It’s not without a frisson of excitement that I will track the imminent arrival of a new eatery in Petaluma, and the Drawing Board has been no exception, although the opening took quite some time in coming due to inevitable building delays. Located on the site of an old Mexican restaurant on the corner of East Washington and Kentucky, it’s a convenient staggering distance from my house.
Our sleepy little town has been stretching its arms, shaking a leg and slowly waking up over the past 18 months. Change is in the air. There seems to be an influx of new citizens—mostly young hipster-types with babies in their arms or in their jogging strollers—and they’ve brought with them an appetite for new food choices and wallets to match. Goodbye Hi-Tech Burrito, Velasco’s and Thai Issan. Hello The Shuckery, Slamburger and now The Drawing Board.
All of these joints have fresh, “clean”, local food in common – for the most part simply, but creatively prepared. While I haven’t been to Slamburger yet, Monkey has, and it features GMO-free, organic beef from my friends over at Mindful Meats.
A note about this post. I went to The Drawing Board on “grand opening” day, and really, no restaurant deserves a critical eye to be passed over it in these early stages. So today, I will focus mostly on the potential of the place, vs. the actual experience, which had all the usual kinks and service issues you’d expect. But it will be hard not to mention a few things that need addressing.
First, the decor. From the planter boxes outside, to the interior’s rustic, bohemian chic look, and the gorgeous backlit bar, the overall feeling is entirely welcoming, fresh and stylish. However, it would be nice if they closed the blinds at night, at least half-way, it felt a little stark to be surrounded by the bright streetlights and traffic glare.

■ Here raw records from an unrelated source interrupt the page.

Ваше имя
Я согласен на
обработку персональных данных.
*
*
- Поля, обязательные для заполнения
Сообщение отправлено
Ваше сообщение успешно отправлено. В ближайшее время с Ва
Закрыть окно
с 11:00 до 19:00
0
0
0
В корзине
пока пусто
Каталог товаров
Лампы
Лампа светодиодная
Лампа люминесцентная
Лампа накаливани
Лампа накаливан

The Drawing Board’s menu includes a range of vegan and gluten-free, with plenty of grain and meat-based dishes to satisfy the omnivore. But what I am most excited about is the fact they have a full bar. Apparently, it’s extortionately expensive to get a full liquor license and as a result many local restaurants only serve beer and wine, which doesn’t really do it for me.
My tipple of choice is a great gin and tonic. Fevertree tonic (preferably naturally light) and a fat wedge of line, with a great gin like St George’s Botanivore is all it takes.

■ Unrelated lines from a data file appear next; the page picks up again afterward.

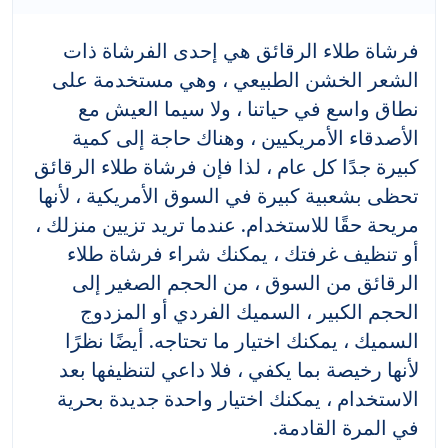
فرشاة طلاء الرقائق هي إحدى الفرشاة ذات
الشعر الخشن الطبيعي ، وهي مستخدمة على
نطاق واسع في حياتنا ، ولا سيما العيش مع
الأصدقاء الأمريكيين ، وهناك حاجة إلى كمية
كبيرة جدًا كل عام ، لذا فإن فرشاة طلاء الرقائق
تحظى بشعبية كبيرة في السوق الأمريكية ، لأنها
مريحة حقًا للاستخدام. عندما تريد تزيين منزلك ،
أو تنظيف غرفتك ، يمكنك شراء فرشاة طلاء
الرقائق من السوق ، من الحجم الصغير إلى
الحجم الكبير ، السميك الفردي أو المزدوج
السميك ، يمكنك اختيار ما تحتاجه. أيضًا نظرًا
لأنها رخيصة بما يكفي ، فلا داعي لتنظيفها بعد
الاستخدام ، يمكنك اختيار واحدة جديدة بحرية
في المرة القادمة.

There are some interesting cocktails ($12) on the menu from the rum-based Queen Bay to the Aventurine which mixes gin with spirulina for a green-juice look. Garnished with a sprig of fir, it literally tasted as if I was drinking a Christmas tree. Interesting, but perhaps not to be repeated.
My subsequent gin and tonic was a little overdressed, arriving with slices each of lime and lemon, a wedge of lime, an olive and a huge sprig of herbs… my tip would be “less is more.” Update: And while I was incorrectly informed on my first visit that the tonic was from a gun, it is in fact a bottled Californian tonic water, Bette Janes. Phew. Drawing Board co-owner, Rosie Wiggins, tells me they plan to make their own tonic down the road too.

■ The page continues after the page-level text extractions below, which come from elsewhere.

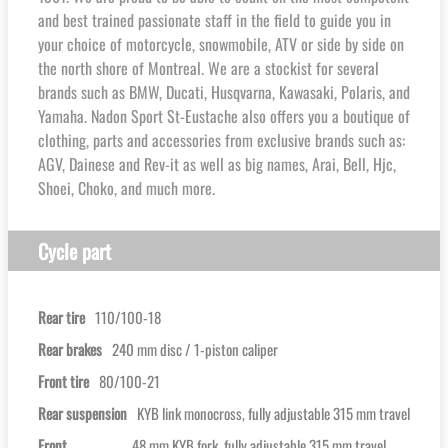
and best trained passionate staff in the field to guide you in
your choice of motorcycle, snowmobile, ATV or side by side on
the north shore of Montreal. We are a stockist for several
brands such as BMW, Ducati, Husqvarna, Kawasaki, Polaris, and
Yamaha. Nadon Sport St-Eustache also offers you a boutique of
clothing, parts and accessories from exclusive brands such as:
AGV, Dainese and Rev-it as well as big names, Arai, Bell, Hjc,
Shoei, Choko, and much more.
Cycle part
Rear tire
110/100-18
Rear brakes
240 mm disc / 1-piston caliper
Front tire
80/100-21
Rear suspension
KYB link monocross, fully adjustable 315 mm travel
Front
48 mm KYB fork, fully adjustable 315 mm travel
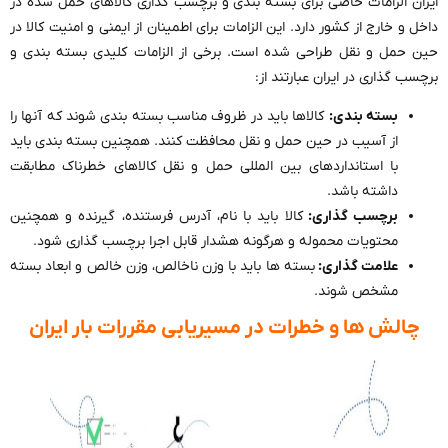
ایران الزامات خاصی برای بسته بندی و برچسب گذاری کالاهای حمل شده در
داخل و خارج از کشور دارد. این الزامات برای اطمینان از ایمنی و امنیت کالا در
حین حمل و نقل طراحی شده است. برخی از الزامات کلیدی بسته بندی و
برچسب گذاری در ایران عبارتند از:
بسته بندی:
کالاها باید در ظروف مناسب بسته بندی شوند که آنها را
از آسیب در حین حمل و نقل محافظت کنند. همچنین بسته بندی باید
با استانداردهای بین المللی حمل و نقل کالاهای خطرناک مطابقت
داشته باشد.
برچسب گذاری:
کالا باید با نام، آدرس فرستنده، گیرنده و همچنین
محتویات محموله و هرگونه هشدار قابل اجرا برچسب گذاری شود.
علامت گذاری:
بسته ها باید با وزن ناخالص، وزن خالص و ابعاد بسته
مشخص شوند.
چالش ها و خطرات در مسیریابی مقررات بار ایران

There are a number of share plates—or large-ish appetizers on the menu—which I can picture myself tucking into at the bar. From chicken kofta ($11) to crunchy butter lettuce salad which came with carrots, radishes and sunflower seeds ($11), and charred sweet potato with beluga lentils ($12). The chicken meatball were good, as was the salad, although the salad portion could certainly have been more generous. The sweet potato was hearty and warming.
The smoked trout rillettes and roe on sourdough levain toast ($13) were highly recommended by a staffer and didn’t disappoint. The chickpea fries ($9) immediately called my name, and yet could have been more crispy and crunchy on the outside, although the inside was nice and fluffy.
Monkey tried the Marin Sun Farms burger with sweet potato fries, asking for it be cooked medium rare. Sadly it arrived well-done, almost to the point of being dry. And we know that this is good meat, so the kitchen has a little work to make the most of this great ingredient.
We tried a couple of the moreish gluten-free desserts ($8) which weren’t too sweet and deliciously creamy: a sheep yoghurt panna cotta with blood orange, and a cranberry pomegranate kanten (a type of custard set atop gelee) made with almond cream.
Overall, I am thrilled to see the Drawing Board emerge on the Petaluma scene and plan to visit many times over the coming months. I look forward to the serving staff settling in (for instance, we received duplicates of many dishes, and a glass of red wine instead of white) and the kitchen hitting its stride (serving all dishes warm and cooked as requested). I’ll also return with a better camera to do the food justice.
For now, The Drawing Room is only open for dinner, but there are plans to add breakfast and lunch in the future. Here’s hoping Petaluma’s new and old residents take to this new watering and eating hole.
The Drawing Board is at 190 Kentucky, Petaluma, CA.
Great review Alice, thank you for that! We had the burger as well, cooked medium and it was perfectly cooked–sorry you didn’t have the same experience! We also had the Oatmeal stout cake topped with cacao nibs which was absolutely divine!